In moderate to low permeability formations, the farther the fracture extends from the well into the target formation, the better the level of stimulation and associated production response. However, in many hydraulic fracturing operations, the fracture geometry exhibits growth in undesirable directions, which, as some have hypothesized, tend to follow the direction perpendicular to the least in-situ tectonic compressive stress in the formation, i.e., usually in a vertical projection along a plane parallel to the maximum, naturally occurring (tectonic) compressive stress field. Several patents, including U.S. Pat. No. 4,005,750 issued to L. Shuck, U.S. Pat. No. 4,687,061 issued to D. Uhri, U.S. Pat. No. 5,111,881 issued to Soliman et al., and U.S. Pat. No. 5,482,116 issued to El-Rabaa et al., illustrate several techniques for modifying in-situ stress fields in localized areas around the well bore to change the initiation and propagation direction of hydraulically induced fractures to extend in other desired directions, even perpendicular to the typical fracture direction in the naturally occurring (tectonic) compressive stress field. Generally, these techniques involve first creating and propping open ordinary fractures that extend parallel to the maximum naturally occurring (tectonic) compressive stress field, which increases the in-situ stress proximate to that fracture, and then creating another fracture that initiates and propagates in a different direction away from such increased stress fields. The U.S. Pat. No. 4,869,322 issued to Vogt, Jr. et al. uses a similar technique to obtain a vertical fracture in unusual formations that favor propagation of horizontal fractures.

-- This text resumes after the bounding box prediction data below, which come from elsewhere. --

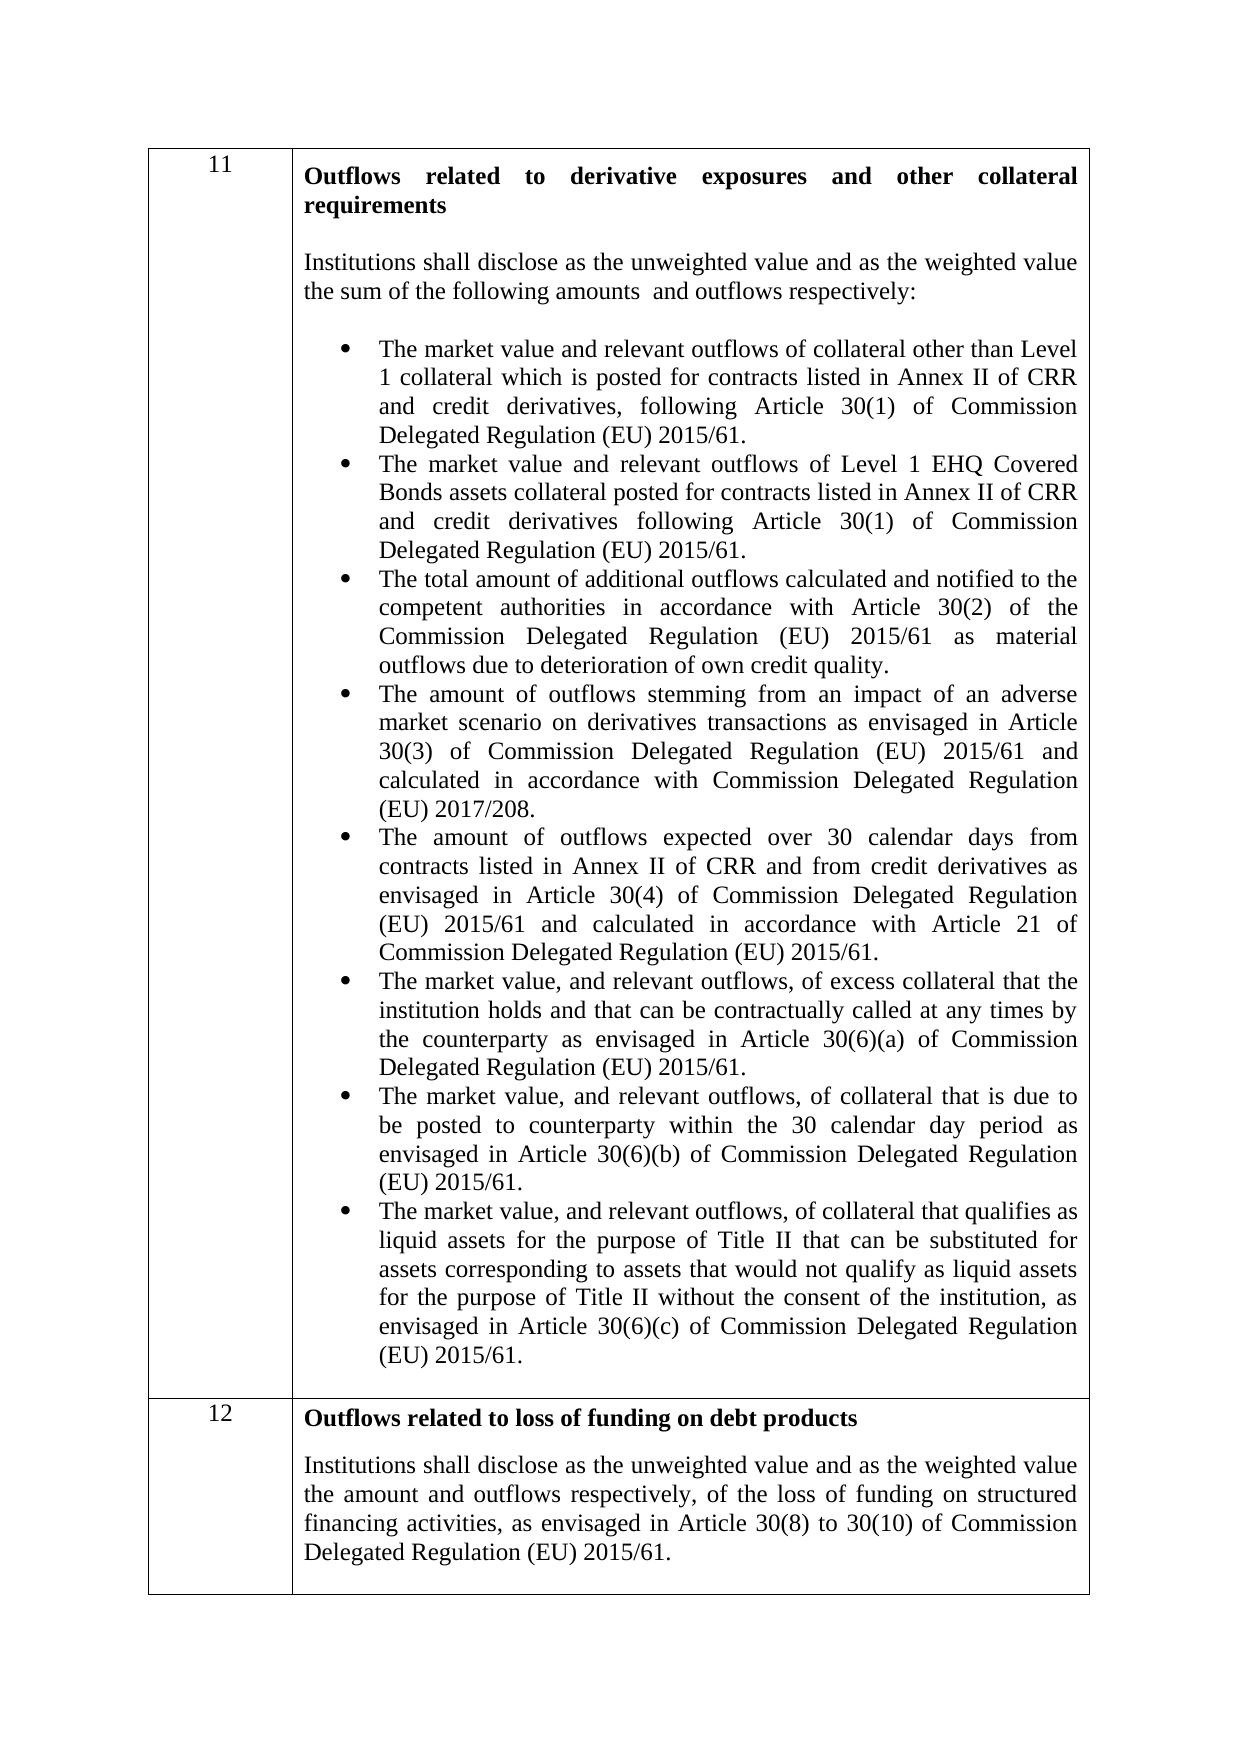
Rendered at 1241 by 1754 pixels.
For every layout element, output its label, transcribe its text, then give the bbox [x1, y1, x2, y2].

table_cell Outflows related to derivative exposures and other collateral requirements Institutions shall disclose as the unweighted value and as the weighted value the sum of the following amounts and outflows respectively: The market value and relevant outflows of collateral other than Level 1 collateral which is posted for contracts listed in Annex II of CRR and credit derivatives, following Article 30(1) of Commission Delegated Regulation (EU) 2015/61. The market value and relevant outflows of Level 1 EHQ Covered Bonds assets collateral posted for contracts listed in Annex II of CRR and credit derivatives following Article 30(1) of Commission Delegated Regulation (EU) 2015/61. The total amount of additional outflows calculated and notified to the competent authorities in accordance with Article 30(2) of the Commission Delegated Regulation (EU) 2015/61 as material outflows due to deterioration of own credit quality. The amount of outflows stemming from an impact of an adverse market scenario on derivatives transactions as envisaged in Article 30(3) of Commission Delegated Regulation (EU) 2015/61 and calculated in accordance with Commission Delegated Regulation (EU) 2017/208. The amount of outflows expected over 30 calendar days from contracts listed in Annex II of CRR and from credit derivatives as envisaged in Article 30(4) of Commission Delegated Regulation (EU) 2015/61 and calculated in accordance with Article 21 of Commission Delegated Regulation (EU) 2015/61. The market value, and relevant outflows, of excess collateral that the institution holds and that can be contractually called at any times by the counterparty as envisaged in Article 30(6)(a) of Commission Delegated Regulation (EU) 2015/61. The market value, and relevant outflows, of collateral that is due to be posted to counterparty within the 30 calendar day period as envisaged in Article 30(6)(b) of Commission Delegated Regulation (EU) 2015/61. The market value, and relevant outflows, of collateral that qualifies as liquid assets for the purpose of Title II that can be substituted for assets corresponding to assets that would not qualify as liquid assets for the purpose of Title II without the consent of the institution, as envisaged in Article 30(6)(c) of Commission Delegated Regulation (EU) 2015/61. [293, 149, 1089, 1397]
table_cell 11 [149, 149, 292, 1397]
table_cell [293, 1399, 1089, 1594]
table_cell 12 [149, 1399, 292, 1594]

Besides influencing propagation direction of hydraulic fractures, however, an equally important goal is to get the fractures to extend as far as possible from the well bore into the formation. U.S. Pat. No. 4,515,214 issued to Fitch et al. and U.S. Pat. No. 4,509,598 issued to Earl et al. address this problem by injecting proppant of a carefully determined density into a fracture with low viscosity fluids (i.e., slurry mix) to screen out the slurry mix and pack or seal marginal edges or tips of fractures. The theory is that a lower density proppant packs upper edges and a higher density proppant packs lower edges or tips of the fracture, thus inhibits growth of the fracture in the directions of such packed edges or tips, e.g., upwardly or downwardly, and thereby forcing continued lateral propagation farther away from the well bore and into the target formation. However, these procedures have had only limited success in the oil and gas industry, perhaps because the lower and upper fracture tip growth is not really slowed to any significant extent by this technique in many fracture operations.
Efforts have also been made to use reduced injection rates or lower viscosity fluids to reduce net fracturing pressure below the pressures required to propagate fractures in adjacent formations with the hope that the fracture would stay in the target formation. However, many rock types have similar tensile strengths and fracture at similar pressure levels, regardless of injection rate and viscosity, thereby limiting any benefits from this technique.